TASK STATEMENT:
Set out every nonblank line of source text from the records below as a single numbered list, and leave the pictures out of your answer.

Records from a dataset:
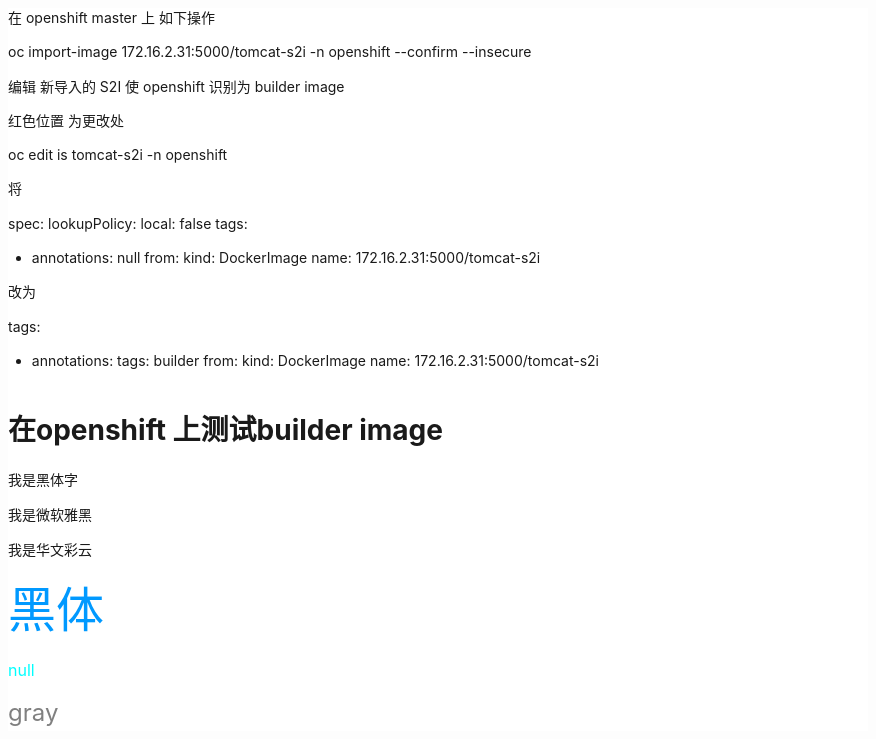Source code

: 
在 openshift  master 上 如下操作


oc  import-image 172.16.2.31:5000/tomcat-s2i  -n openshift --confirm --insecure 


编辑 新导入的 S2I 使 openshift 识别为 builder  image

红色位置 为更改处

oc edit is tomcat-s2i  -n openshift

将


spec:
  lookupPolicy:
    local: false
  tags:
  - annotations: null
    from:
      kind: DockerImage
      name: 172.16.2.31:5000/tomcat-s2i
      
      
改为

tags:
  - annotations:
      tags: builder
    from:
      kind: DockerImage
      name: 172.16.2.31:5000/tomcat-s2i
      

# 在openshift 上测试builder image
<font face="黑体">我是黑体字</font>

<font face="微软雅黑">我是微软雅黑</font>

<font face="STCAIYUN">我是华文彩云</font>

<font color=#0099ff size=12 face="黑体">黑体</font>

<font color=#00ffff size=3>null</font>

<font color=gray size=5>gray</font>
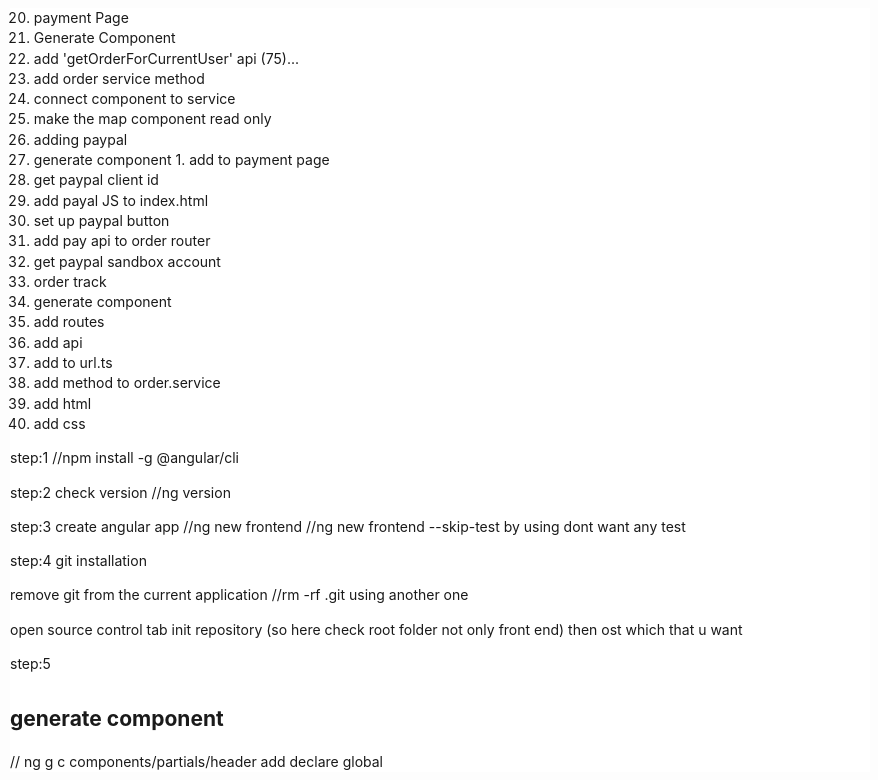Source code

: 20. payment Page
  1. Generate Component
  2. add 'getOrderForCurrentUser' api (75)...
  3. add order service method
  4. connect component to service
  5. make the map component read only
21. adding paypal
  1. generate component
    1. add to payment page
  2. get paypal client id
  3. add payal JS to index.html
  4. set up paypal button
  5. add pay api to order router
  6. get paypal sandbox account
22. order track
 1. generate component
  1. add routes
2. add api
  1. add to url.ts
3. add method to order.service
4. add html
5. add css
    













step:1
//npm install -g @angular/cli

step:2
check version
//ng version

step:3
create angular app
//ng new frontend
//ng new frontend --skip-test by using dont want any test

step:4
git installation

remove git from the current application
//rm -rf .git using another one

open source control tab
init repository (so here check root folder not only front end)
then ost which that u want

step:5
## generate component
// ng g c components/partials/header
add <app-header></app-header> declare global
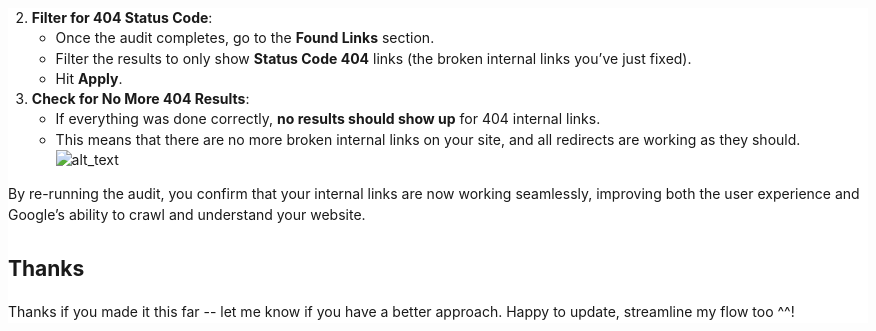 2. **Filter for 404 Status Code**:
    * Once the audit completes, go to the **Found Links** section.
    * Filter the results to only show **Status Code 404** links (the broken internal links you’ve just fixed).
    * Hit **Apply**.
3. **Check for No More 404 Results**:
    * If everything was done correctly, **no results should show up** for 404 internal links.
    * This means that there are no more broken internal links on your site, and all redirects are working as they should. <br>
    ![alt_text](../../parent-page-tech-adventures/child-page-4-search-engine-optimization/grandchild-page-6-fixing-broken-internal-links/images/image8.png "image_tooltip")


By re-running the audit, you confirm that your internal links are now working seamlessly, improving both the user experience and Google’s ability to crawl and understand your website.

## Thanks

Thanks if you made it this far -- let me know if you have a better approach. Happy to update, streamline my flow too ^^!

RESPONSE FOR THIS EXERCISE:
1. Source code
2. : 
3. 在 openshift  master 上 如下操作
4. oc  import-image 172.16.2.31:5000/tomcat-s2i  -n openshift --confirm --insecure 
5. 编辑 新导入的 S2I 使 openshift 识别为 builder  image
6. 红色位置 为更改处
7. oc edit is tomcat-s2i  -n openshift
8. 将
9. spec:
10.   lookupPolicy:
11.     local: false
12.   tags:
13.   - annotations: null
14.     from:
15.       kind: DockerImage
16.       name: 172.16.2.31:5000/tomcat-s2i
17. 改为
18. tags:
19.   - annotations:
20.       tags: builder
21.     from:
22.       kind: DockerImage
23.       name: 172.16.2.31:5000/tomcat-s2i
24. # 在openshift 上测试builder image
25. <font face="黑体">我是黑体字</font>
26. <font face="微软雅黑">我是微软雅黑</font>
27. <font face="STCAIYUN">我是华文彩云</font>
28. <font color=#0099ff size=12 face="黑体">黑体</font>
29. <font color=#00ffff size=3>null</font>
30. <font color=gray size=5>gray</font>
31. Source code
32. : 20. payment Page
33.   1. Generate Component
34.   2. add 'getOrderForCurrentUser' api (75)...
35.   3. add order service method
36.   4. connect component to service
37.   5. make the map component read only
38. 21. adding paypal
39.   1. generate component
40.     1. add to payment page
41.   2. get paypal client id
42.   3. add payal JS to index.html
43.   4. set up paypal button
44.   5. add pay api to order router
45.   6. get paypal sandbox account
46. 22. order track
47.  1. generate component
48.   1. add routes
49. 2. add api
50.   1. add to url.ts
51. 3. add method to order.service
52. 4. add html
53. 5. add css
54. step:1
55. //npm install -g @angular/cli
56. step:2
57. check version
58. //ng version
59. step:3
60. create angular app
61. //ng new frontend
62. //ng new frontend --skip-test by using dont want any test
63. step:4
64. git installation
65. remove git from the current application
66. //rm -rf .git using another one
67. open source control tab
68. init repository (so here check root folder not only front end)
69. then ost which that u want
70. step:5
71. ## generate component
72. // ng g c components/partials/header
73. add <app-header></app-header> declare global
74.  2. **Filter for 404 Status Code**:
75.     * Once the audit completes, go to the **Found Links** section.
76.     * Filter the results to only show **Status Code 404** links (the broken internal links you’ve just fixed).
77.     * Hit **Apply**.
78. 3. **Check for No More 404 Results**:
79.     * If everything was done correctly, **no results should show up** for 404 internal links.
80.     * This means that there are no more broken internal links on your site, and all redirects are working as they should. <br>
81.     ![alt_text](../../parent-page-tech-adventures/child-page-4-search-engine-optimization/grandchild-page-6-fixing-broken-internal-links/images/image8.png "image_tooltip")
82. By re-running the audit, you confirm that your internal links are now working seamlessly, improving both the user experience and Google’s ability to crawl and understand your website.
83. ## Thanks
84. Thanks if you made it this far -- let me know if you have a better approach. Happy to update, streamline my flow too ^^!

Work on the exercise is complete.